À l’instar de Grand corps malade dans cet excellent texte (Ma tête, mon cœur et mes couilles), je vis un tiraillement ; ici, c’est entre ma tête, mon cœur et mon corps. Pour ma tête et mon corps, c’est bien clair, il n’y aura pas de troisième bébé. J’ai raconté ici mon deuxième accouchement traumatique. Il est bien certain que je ne veux pas de trois petits orphelins. Mais mon cœur, lui, n’en a que faire de la raison et rêve d’une autre petite boule d’amour toute chaude.

Mon corps est fatigué, courbaturé, ankylosé, exténué, poqué de toutes ces nuits sans sommeil, de ces journées sans sieste et sans répit, de ces heures passées à porter un bébé dans le ventre, contre le ventre, sur le dos, dans les bras. Mon corps rêve d’une nuit sans réveil, d’une nuit ininterrompue et sans bébé en cododo, ce qu’il n’a pas connu depuis si longtemps. Il rêve de se retrouver tout seul, enfin, lui qui allaite sans relâche, depuis bientôt 4 ans, un bébé, puis deux. Il rêve de recommencer à penser à lui, à s’entraîner, à se muscler, à se faire chouchouter. Ou à juste se reposer, dans le silence total.

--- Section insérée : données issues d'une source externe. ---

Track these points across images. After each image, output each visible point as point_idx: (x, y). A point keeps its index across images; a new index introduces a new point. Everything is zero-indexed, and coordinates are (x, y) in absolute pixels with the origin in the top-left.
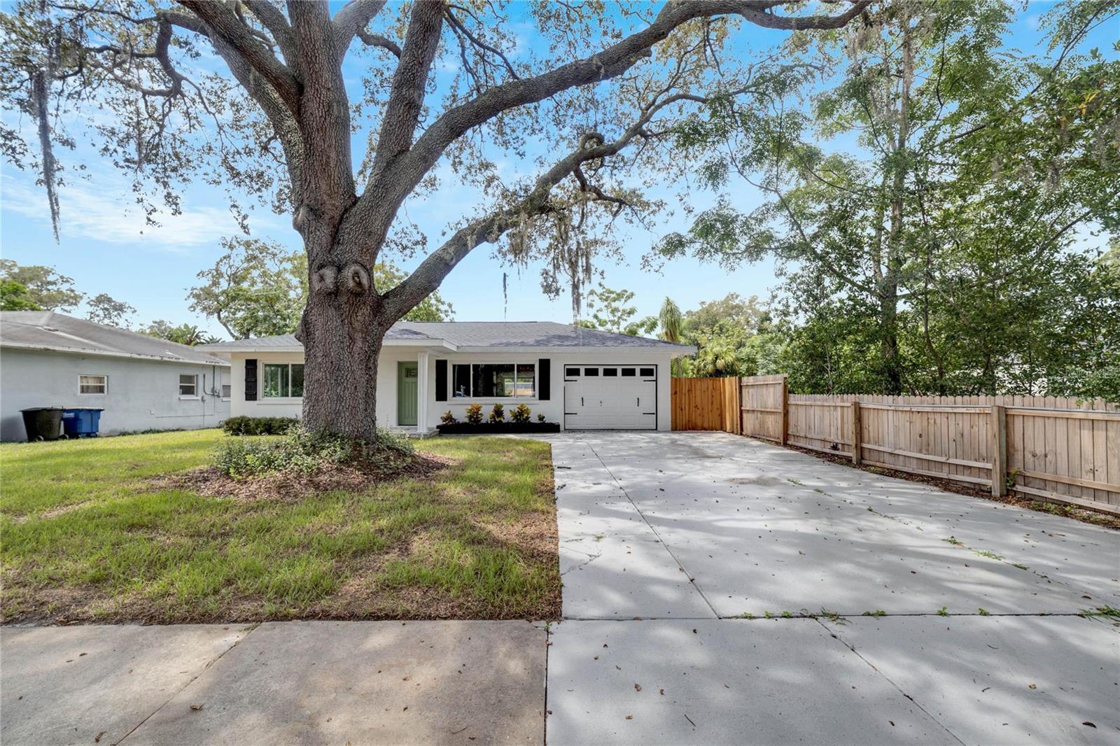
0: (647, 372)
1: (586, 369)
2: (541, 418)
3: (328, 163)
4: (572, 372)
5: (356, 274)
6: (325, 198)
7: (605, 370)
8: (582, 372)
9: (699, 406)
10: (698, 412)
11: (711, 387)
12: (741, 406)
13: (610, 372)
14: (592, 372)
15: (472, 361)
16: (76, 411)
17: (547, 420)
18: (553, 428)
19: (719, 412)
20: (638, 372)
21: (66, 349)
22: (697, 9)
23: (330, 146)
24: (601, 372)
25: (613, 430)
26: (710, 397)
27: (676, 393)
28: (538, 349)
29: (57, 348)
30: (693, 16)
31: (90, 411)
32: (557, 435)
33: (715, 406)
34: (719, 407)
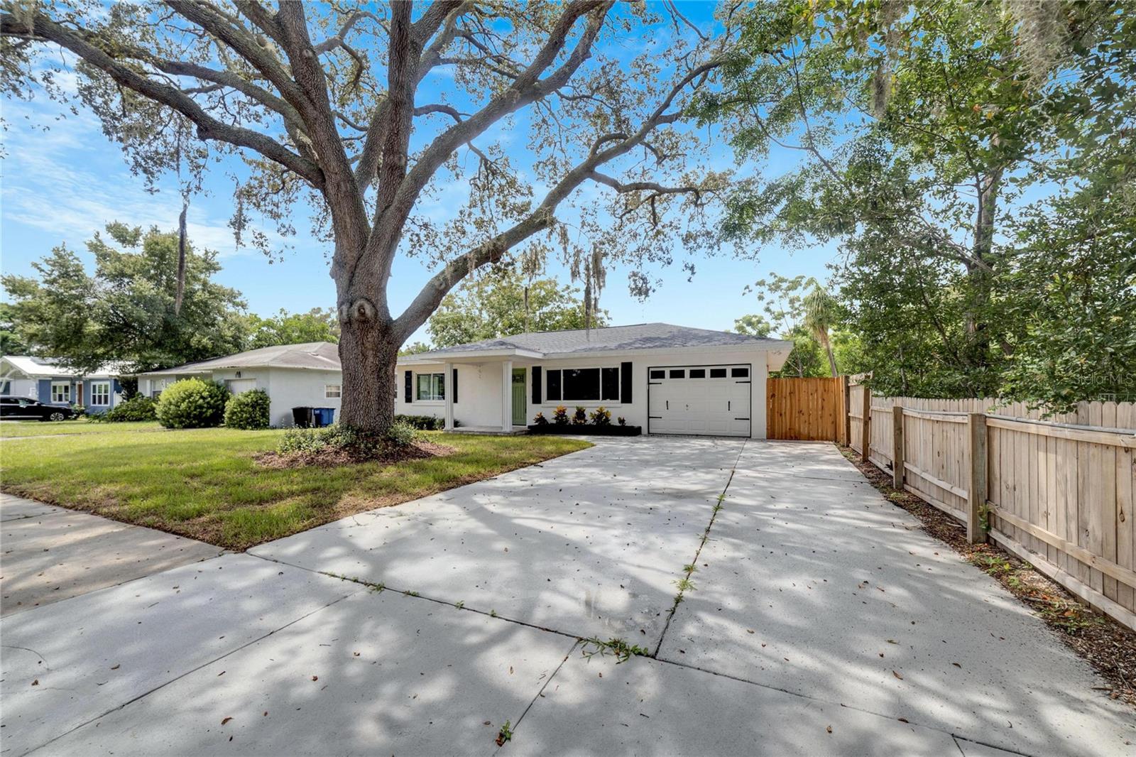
0: (740, 373)
1: (671, 371)
2: (622, 421)
3: (346, 227)
4: (658, 374)
5: (362, 307)
6: (347, 252)
7: (692, 371)
8: (667, 374)
9: (804, 410)
10: (803, 418)
11: (820, 390)
12: (848, 411)
13: (697, 374)
14: (677, 374)
15: (562, 367)
16: (320, 409)
17: (628, 423)
18: (634, 432)
19: (831, 419)
20: (729, 373)
21: (315, 368)
22: (575, 9)
23: (345, 214)
24: (687, 374)
25: (697, 435)
26: (820, 401)
27: (773, 396)
28: (621, 352)
29: (310, 367)
30: (575, 17)
31: (328, 409)
32: (637, 438)
33: (826, 412)
34: (832, 412)
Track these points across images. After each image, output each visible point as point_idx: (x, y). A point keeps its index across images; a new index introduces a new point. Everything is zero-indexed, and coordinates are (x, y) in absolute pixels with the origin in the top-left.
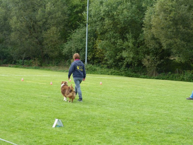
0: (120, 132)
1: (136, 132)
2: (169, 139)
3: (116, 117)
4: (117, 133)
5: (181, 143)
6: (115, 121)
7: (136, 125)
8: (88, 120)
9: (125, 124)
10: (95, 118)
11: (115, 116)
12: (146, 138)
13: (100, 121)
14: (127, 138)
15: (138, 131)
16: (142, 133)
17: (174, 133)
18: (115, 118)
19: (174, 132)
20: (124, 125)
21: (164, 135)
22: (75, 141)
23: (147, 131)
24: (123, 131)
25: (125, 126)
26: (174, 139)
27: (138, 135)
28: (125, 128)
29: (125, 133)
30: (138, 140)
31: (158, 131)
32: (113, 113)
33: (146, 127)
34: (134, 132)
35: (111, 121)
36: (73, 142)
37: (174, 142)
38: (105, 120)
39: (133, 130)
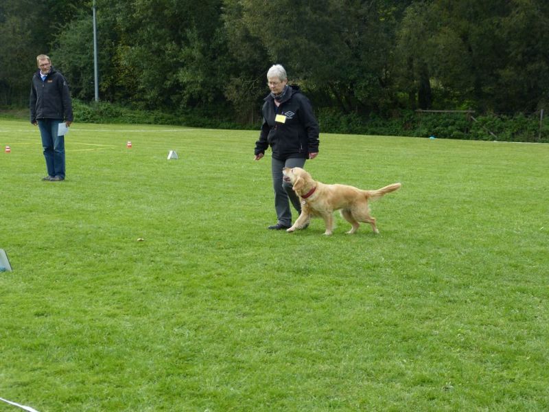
0: (171, 276)
1: (213, 273)
2: (301, 289)
4: (163, 280)
5: (336, 300)
7: (214, 252)
9: (183, 252)
10: (104, 239)
12: (241, 290)
14: (191, 295)
15: (219, 271)
16: (230, 277)
17: (314, 269)
19: (314, 267)
20: (183, 256)
21: (290, 278)
22: (43, 315)
23: (242, 270)
24: (181, 273)
25: (185, 257)
26: (315, 289)
27: (220, 282)
28: (185, 263)
29: (184, 278)
30: (219, 297)
31: (273, 268)
32: (156, 223)
33: (239, 256)
34: (208, 274)
36: (36, 318)
37: (316, 298)
39: (206, 268)
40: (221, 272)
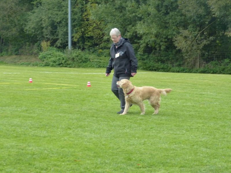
3: (95, 153)
6: (88, 164)
8: (30, 164)
9: (108, 170)
10: (46, 158)
11: (93, 152)
13: (55, 165)
35: (80, 163)
38: (69, 161)
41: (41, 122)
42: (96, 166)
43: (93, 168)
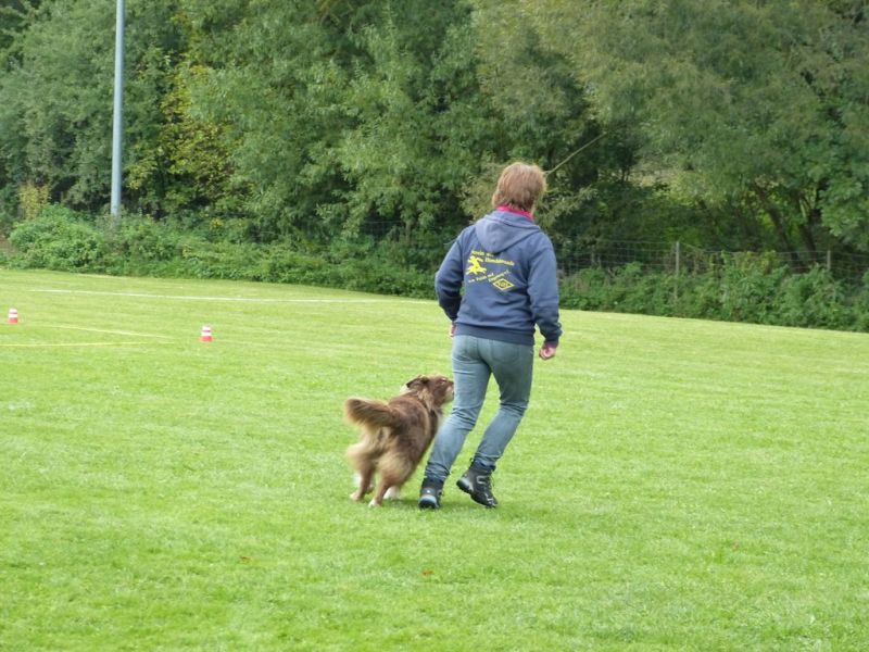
0: (316, 633)
1: (412, 630)
3: (293, 539)
4: (297, 641)
6: (284, 568)
7: (416, 588)
8: (115, 565)
9: (344, 586)
10: (159, 551)
11: (288, 537)
13: (191, 570)
15: (427, 627)
16: (449, 641)
17: (646, 633)
18: (289, 549)
19: (647, 628)
20: (343, 594)
23: (480, 627)
24: (336, 628)
25: (347, 597)
28: (347, 608)
29: (344, 637)
31: (550, 627)
32: (277, 520)
33: (473, 599)
34: (400, 632)
35: (260, 564)
38: (225, 559)
39: (397, 621)
40: (431, 631)
41: (96, 448)
42: (308, 575)
43: (302, 580)
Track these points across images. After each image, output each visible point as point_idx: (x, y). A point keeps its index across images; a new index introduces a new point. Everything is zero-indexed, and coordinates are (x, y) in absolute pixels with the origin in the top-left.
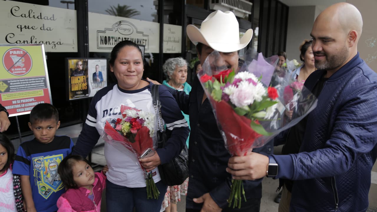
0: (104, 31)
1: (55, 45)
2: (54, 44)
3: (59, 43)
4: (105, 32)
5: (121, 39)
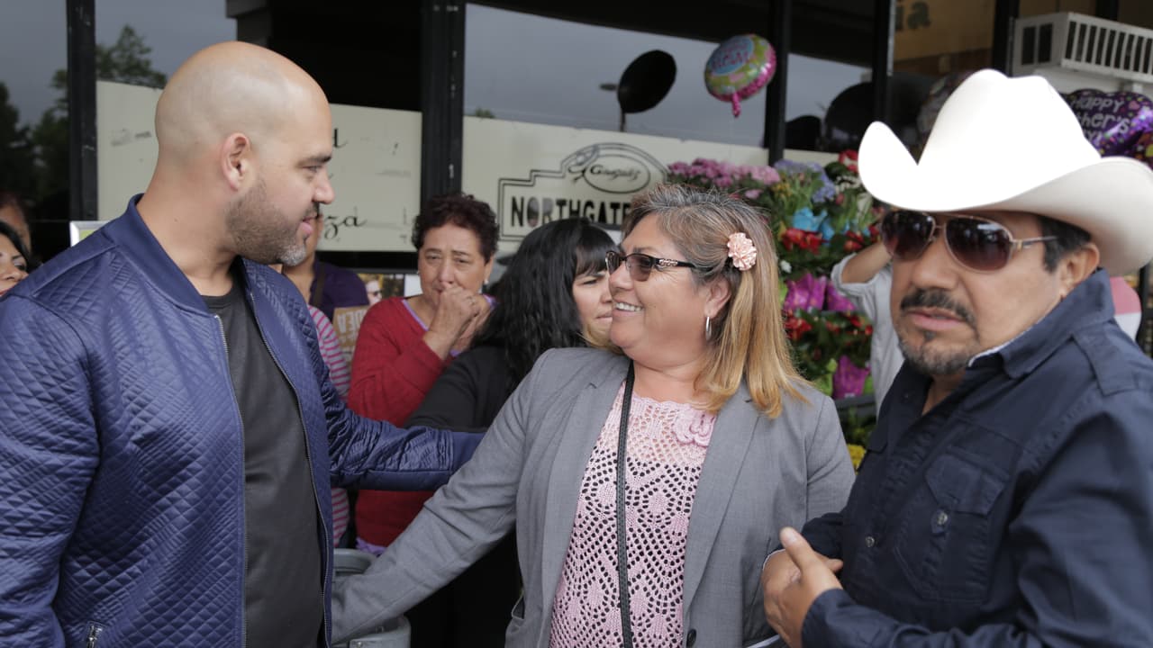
0: (529, 181)
1: (336, 227)
2: (332, 224)
3: (350, 222)
4: (531, 183)
5: (597, 207)
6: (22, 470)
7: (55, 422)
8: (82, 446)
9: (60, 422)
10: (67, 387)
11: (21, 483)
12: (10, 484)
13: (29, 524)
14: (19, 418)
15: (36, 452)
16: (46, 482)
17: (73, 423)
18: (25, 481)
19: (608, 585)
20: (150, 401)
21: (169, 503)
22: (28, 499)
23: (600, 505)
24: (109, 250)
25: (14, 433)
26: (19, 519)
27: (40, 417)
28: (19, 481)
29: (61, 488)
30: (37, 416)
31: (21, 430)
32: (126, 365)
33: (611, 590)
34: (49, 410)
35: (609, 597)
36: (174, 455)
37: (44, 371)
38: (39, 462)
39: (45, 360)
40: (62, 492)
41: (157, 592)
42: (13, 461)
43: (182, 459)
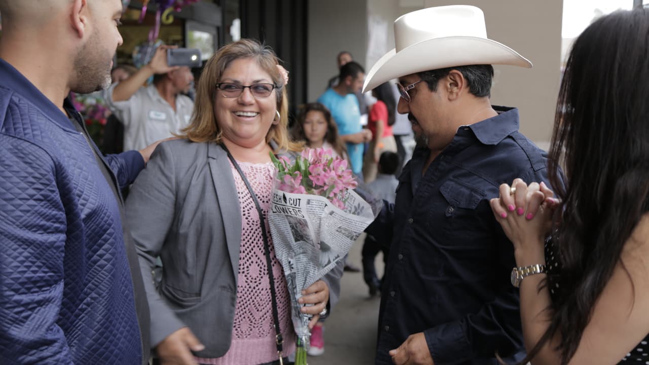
6: (36, 249)
8: (61, 227)
10: (51, 189)
11: (36, 257)
12: (30, 259)
14: (25, 215)
15: (40, 235)
16: (49, 254)
17: (57, 212)
18: (38, 256)
19: (261, 264)
21: (98, 258)
22: (41, 267)
23: (253, 221)
24: (12, 96)
25: (24, 226)
27: (39, 212)
28: (34, 257)
30: (36, 211)
31: (28, 223)
33: (263, 267)
34: (42, 206)
35: (262, 270)
36: (100, 225)
37: (33, 180)
38: (44, 241)
39: (32, 173)
41: (104, 316)
42: (29, 244)
43: (104, 228)
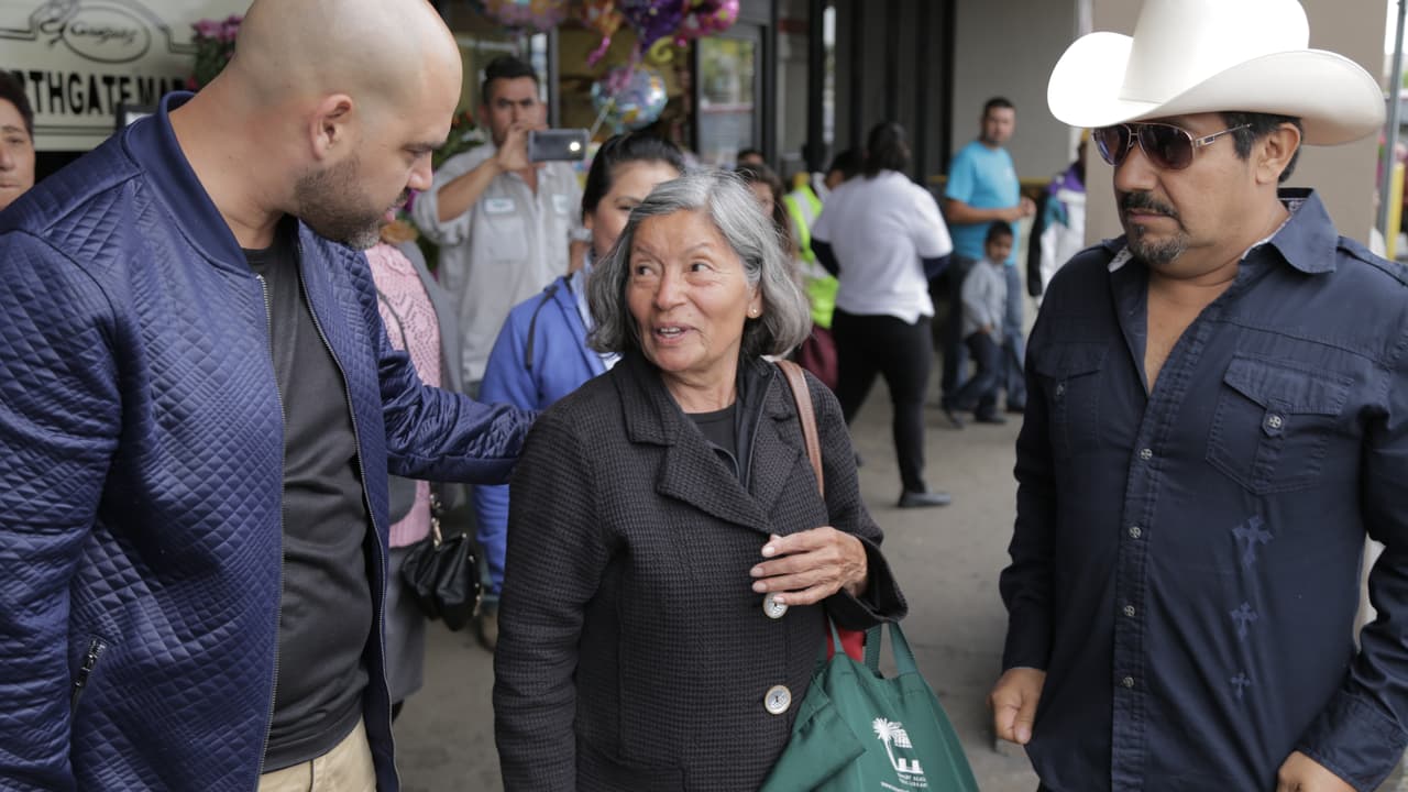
5: (85, 80)
6: (35, 454)
7: (74, 399)
8: (105, 427)
9: (79, 399)
11: (34, 470)
12: (21, 470)
13: (45, 520)
14: (28, 391)
15: (51, 433)
16: (64, 468)
17: (95, 400)
18: (39, 467)
20: (174, 383)
22: (43, 488)
24: (134, 177)
25: (22, 410)
26: (32, 514)
28: (31, 468)
29: (83, 476)
32: (147, 334)
40: (83, 480)
42: (23, 443)
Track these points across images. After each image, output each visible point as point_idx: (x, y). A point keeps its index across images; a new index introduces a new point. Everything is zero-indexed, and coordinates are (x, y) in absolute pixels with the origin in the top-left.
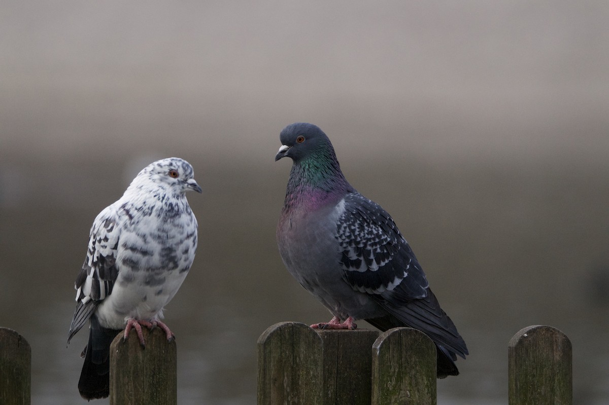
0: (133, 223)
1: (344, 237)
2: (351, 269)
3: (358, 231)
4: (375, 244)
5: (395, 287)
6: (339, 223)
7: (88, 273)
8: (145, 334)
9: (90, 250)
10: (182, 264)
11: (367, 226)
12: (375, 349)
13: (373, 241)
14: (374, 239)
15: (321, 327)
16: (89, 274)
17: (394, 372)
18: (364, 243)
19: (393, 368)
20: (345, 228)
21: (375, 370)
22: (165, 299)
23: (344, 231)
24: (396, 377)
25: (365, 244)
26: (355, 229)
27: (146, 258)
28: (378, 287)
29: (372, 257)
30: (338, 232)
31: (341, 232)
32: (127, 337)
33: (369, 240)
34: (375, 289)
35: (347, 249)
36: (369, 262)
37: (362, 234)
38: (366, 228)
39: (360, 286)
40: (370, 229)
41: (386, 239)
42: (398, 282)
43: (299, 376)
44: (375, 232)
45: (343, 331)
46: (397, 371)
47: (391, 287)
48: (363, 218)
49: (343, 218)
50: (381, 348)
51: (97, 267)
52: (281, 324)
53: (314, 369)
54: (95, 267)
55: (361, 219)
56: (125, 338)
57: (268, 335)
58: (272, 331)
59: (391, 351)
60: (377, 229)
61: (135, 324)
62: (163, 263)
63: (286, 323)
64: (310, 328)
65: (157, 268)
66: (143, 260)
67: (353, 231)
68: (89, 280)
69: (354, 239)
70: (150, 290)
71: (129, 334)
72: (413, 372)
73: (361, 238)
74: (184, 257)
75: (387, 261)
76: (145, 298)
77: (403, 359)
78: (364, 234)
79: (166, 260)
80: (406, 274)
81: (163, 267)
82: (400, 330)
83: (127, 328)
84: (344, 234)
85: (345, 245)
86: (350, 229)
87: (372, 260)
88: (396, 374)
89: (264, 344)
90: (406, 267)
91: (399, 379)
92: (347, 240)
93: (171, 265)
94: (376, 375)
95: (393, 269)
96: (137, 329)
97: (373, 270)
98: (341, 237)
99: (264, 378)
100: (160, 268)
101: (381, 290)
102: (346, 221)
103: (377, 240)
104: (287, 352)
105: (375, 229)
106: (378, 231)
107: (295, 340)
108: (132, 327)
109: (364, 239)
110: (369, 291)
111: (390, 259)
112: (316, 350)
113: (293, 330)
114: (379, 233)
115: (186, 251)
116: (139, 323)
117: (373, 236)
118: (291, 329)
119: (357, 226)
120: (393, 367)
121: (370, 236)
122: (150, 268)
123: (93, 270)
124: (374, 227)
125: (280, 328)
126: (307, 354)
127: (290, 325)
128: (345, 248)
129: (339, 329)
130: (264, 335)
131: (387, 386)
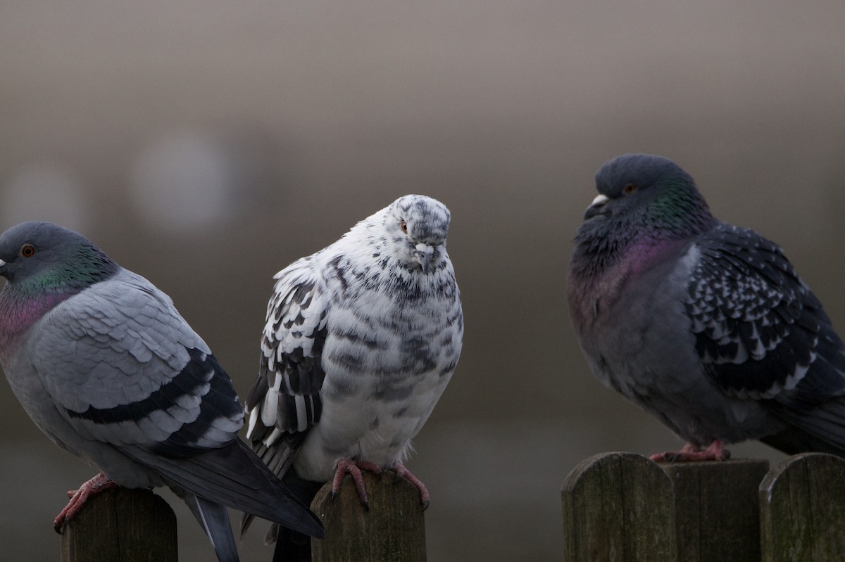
0: (348, 296)
1: (703, 304)
2: (721, 361)
3: (728, 291)
4: (759, 309)
5: (797, 382)
6: (693, 279)
7: (269, 384)
8: (368, 484)
9: (267, 338)
10: (443, 361)
11: (741, 280)
12: (765, 492)
13: (754, 306)
14: (756, 301)
15: (668, 458)
16: (272, 386)
17: (799, 530)
18: (740, 310)
19: (796, 524)
20: (704, 286)
21: (767, 529)
22: (412, 424)
23: (703, 293)
24: (802, 538)
25: (743, 311)
26: (721, 289)
27: (375, 352)
28: (770, 386)
29: (756, 335)
30: (693, 296)
31: (698, 295)
32: (337, 490)
33: (747, 303)
34: (764, 390)
35: (711, 326)
36: (750, 346)
37: (735, 296)
38: (740, 284)
39: (738, 389)
40: (747, 286)
41: (776, 297)
42: (801, 372)
43: (635, 544)
44: (756, 288)
45: (707, 463)
46: (803, 527)
47: (791, 384)
48: (734, 266)
49: (700, 271)
50: (774, 490)
51: (285, 373)
52: (600, 456)
53: (661, 531)
54: (282, 373)
55: (730, 268)
56: (334, 492)
57: (579, 476)
58: (586, 468)
59: (791, 495)
60: (758, 283)
61: (352, 468)
62: (405, 361)
63: (608, 454)
64: (650, 461)
65: (396, 371)
66: (371, 356)
67: (719, 291)
68: (273, 395)
69: (721, 306)
70: (385, 409)
71: (340, 485)
72: (832, 529)
73: (734, 302)
74: (443, 351)
75: (779, 340)
76: (376, 423)
77: (814, 508)
78: (738, 294)
79: (411, 356)
80: (813, 356)
81: (406, 369)
82: (806, 459)
83: (336, 475)
84: (703, 299)
85: (706, 318)
86: (712, 288)
87: (756, 341)
88: (802, 534)
89: (574, 491)
90: (813, 342)
91: (809, 542)
92: (710, 309)
93: (420, 365)
94: (768, 536)
95: (792, 351)
96: (355, 477)
97: (757, 359)
98: (698, 303)
99: (576, 549)
100: (400, 371)
101: (774, 391)
102: (704, 275)
103: (762, 302)
104: (613, 505)
105: (755, 283)
106: (760, 285)
107: (625, 482)
108: (346, 473)
109: (741, 303)
110: (754, 395)
111: (786, 334)
112: (662, 499)
113: (620, 466)
114: (762, 288)
115: (448, 341)
116: (357, 465)
117: (753, 297)
118: (618, 464)
119: (724, 283)
120: (796, 521)
121: (748, 297)
122: (381, 369)
123: (278, 377)
124: (753, 280)
125: (599, 465)
126: (648, 506)
127: (615, 457)
128: (707, 323)
129: (700, 460)
130: (572, 477)
131: (788, 554)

Ma tête sait bien qu’il est déraisonnable de penser à un autre bébé. Déjà les journées sont difficiles avec deux enfants. Déjà le couple souffre du manque de temps, de la fatigue et de l’éloignement. Quelque chose lui dit que le couple ne survivrait peut-être pas aux bouleversements inhérents à l’arrivée d’un nouveau bébé. Et ma tête craint un autre accouchement avec complications, peut-être même pires cette fois-ci.

Mais mon cœur… lui sait à quel point l’amour est fort! Il rêve de retrouver à nouveau une petite boule de bébé toute douce, de faire connaissance avec une nouvelle âme toute neuve, de sentir l’extrême puissance de l’accouchement, d’accompagner un nouveau petit être dans ce monde. De bercer, de flatter, de consoler, de caresser, d’allaiter et de coller un petit bébé à nouveau. D’assister à toutes ces premières fois, de vivre l’émerveillement et la découverte à chaque petite étape.

C’est normal, docteur? Et quand est-ce que le cœur finit par se rallier aux autres et à accepter que ce soit bel et bien fini?